Is there a way to use StAX and JAX-B to create an index and then get quick access to an XML file?
I have a large XML file and I need to find information in it. This
I just had to solve this problem, and spent way too much time figuring it out. Hopefully the next poor soul who comes looking for ideas can benefit from my suffering.
The first problem to contend with is that most XMLStreamReader implementations provide inaccurate results when you ask them for their current offsets. Woodstox however seems to be rock-solid in this regard.

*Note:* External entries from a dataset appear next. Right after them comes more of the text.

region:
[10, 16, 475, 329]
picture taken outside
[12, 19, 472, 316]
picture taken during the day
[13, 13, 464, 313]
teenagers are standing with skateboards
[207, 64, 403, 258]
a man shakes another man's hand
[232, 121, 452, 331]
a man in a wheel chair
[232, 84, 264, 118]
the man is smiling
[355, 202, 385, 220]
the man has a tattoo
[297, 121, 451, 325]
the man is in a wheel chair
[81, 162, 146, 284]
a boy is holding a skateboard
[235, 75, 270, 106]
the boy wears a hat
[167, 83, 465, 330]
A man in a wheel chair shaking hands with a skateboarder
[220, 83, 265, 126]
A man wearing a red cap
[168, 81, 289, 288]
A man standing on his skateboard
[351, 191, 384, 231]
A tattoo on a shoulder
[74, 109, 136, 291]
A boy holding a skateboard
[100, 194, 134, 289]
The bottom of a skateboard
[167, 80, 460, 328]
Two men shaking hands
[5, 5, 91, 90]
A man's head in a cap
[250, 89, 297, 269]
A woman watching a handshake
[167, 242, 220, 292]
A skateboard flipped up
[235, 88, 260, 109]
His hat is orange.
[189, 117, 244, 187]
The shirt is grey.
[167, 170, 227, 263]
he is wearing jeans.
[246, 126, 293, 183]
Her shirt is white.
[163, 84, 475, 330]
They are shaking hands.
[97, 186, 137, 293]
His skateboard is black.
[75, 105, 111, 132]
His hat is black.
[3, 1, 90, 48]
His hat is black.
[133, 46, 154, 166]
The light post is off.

The second problem is the actual type of offset you use. You have to use char offsets if you need to work with a multi-byte charset, which means the random-access retrieval from the file using the provided offsets is not going to be very efficient - you can't just set a pointer into the file at your offset and start reading, you have to read through until you get to the offset (that's what skip does under the covers in a Reader), then start extracting. If you're dealing with very large files, that means retrieval of content near the end of the file is too slow.
I ended up writing a FilterReader that keeps a buffer of byte offset to char offset mappings as the file is read. When we need to get the byte offset, we first ask Woodstox for the char offset, then get the custom reader to tell us the actual byte offset for the char offset. We can get the byte offset from the beginning and end of the element, giving us what we need to go in and surgically extract the element from the file by opening it as a RandomAccessFile, which means it's super fast at any point in the file.
I created a library for this, it's on GitHub and Maven Central. If you just want to get the important bits, the party trick is in the ByteTrackingReader.
Some people have commented about how this whole thing is a bad idea and why would you want to do it? XML is a transport mechanism, you should just import it to a DB and work with the data with more appropriate tools. For most cases this is true, but if you're building applications or integrations that communicate via XML, you need tooling to analyze and operate on the files that are exchanged. I get daily requests to verify feed contents, having the ability to quickly extract a specific set of items from a massive file and verify not only the contents, but the format itself is essential.
Anyhow, hopefully this can save someone a few hours, or at least get them closer to a solution.